Objetivo »
Segundo o texto sobre o café, qual país é o terceiro mercado das exportações brasileiras?

Tradicional na Itália, o café espresso passou a cair no gosto de boa parte dos brasileiros. Marcas investem nas variedades especiais, de olho nesse mercado
Brasileiros e italianos têm muito em comum. Uma das paixões compartilhadas pelos dois povos é o hábito de tomar café. No Resumo das Exportações Brasileiras de Café divulgado em maio, a receita cambial gerada com as exportações registrou, no período de junho de 2014 a maio de 2015, um incremento de 34% em relação ao mesmo período ano passado. São números que confirmam a liderança do maior produtor cafeeiro do mundo. Foram exportadas 36.697.386 sacas de 60 kg, incluindo café verde, torrado moído e solúvel. A Itália constitui o terceiro mercado das exportações brasileiras, com 1.199.711 sacas (8%) importadas em uma lista liderada pelos Estados Unidos, que fica com 20% do volume exportado.

Linhas fornecidas »
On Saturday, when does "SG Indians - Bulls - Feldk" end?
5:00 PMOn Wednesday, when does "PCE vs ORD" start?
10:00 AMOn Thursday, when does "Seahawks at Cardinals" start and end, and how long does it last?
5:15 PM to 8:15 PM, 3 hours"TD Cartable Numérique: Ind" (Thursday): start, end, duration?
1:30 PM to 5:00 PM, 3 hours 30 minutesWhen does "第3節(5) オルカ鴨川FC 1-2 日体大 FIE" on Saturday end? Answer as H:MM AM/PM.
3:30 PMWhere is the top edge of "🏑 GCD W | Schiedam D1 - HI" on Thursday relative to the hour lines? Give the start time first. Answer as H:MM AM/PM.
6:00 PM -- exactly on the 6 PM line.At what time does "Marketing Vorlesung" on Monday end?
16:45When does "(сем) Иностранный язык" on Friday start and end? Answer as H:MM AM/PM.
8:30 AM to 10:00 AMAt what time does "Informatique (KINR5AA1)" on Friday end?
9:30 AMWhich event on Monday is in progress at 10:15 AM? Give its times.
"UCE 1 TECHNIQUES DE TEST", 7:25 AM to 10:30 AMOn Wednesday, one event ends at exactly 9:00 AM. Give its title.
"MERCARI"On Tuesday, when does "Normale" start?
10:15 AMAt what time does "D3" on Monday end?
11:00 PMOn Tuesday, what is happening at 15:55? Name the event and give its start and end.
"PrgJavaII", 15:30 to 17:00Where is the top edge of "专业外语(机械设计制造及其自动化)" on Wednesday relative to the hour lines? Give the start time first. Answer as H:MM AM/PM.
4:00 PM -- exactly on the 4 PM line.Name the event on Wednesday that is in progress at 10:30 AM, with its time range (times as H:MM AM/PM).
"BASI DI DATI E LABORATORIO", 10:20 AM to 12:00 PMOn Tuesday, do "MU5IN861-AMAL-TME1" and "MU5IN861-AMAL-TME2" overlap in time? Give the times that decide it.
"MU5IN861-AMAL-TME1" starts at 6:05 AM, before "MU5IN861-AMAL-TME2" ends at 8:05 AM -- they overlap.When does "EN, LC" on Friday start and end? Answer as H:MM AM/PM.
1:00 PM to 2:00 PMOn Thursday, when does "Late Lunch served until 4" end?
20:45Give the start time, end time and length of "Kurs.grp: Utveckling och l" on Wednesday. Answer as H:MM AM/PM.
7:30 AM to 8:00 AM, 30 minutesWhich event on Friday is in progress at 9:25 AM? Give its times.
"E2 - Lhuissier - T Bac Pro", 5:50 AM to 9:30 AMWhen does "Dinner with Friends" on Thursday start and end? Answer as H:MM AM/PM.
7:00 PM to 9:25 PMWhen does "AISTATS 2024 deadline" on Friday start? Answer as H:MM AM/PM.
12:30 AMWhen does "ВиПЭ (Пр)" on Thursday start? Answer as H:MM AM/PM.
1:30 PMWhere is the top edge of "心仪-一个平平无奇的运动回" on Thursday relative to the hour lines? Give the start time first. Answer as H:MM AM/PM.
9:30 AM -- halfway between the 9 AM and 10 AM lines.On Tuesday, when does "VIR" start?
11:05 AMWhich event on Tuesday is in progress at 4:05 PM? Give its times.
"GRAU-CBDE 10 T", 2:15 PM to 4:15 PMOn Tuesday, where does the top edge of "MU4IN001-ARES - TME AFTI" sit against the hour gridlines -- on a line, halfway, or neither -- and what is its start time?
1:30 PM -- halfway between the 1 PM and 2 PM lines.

A resposta »
A Itália, com 1.199.711 sacas (8%) importadas.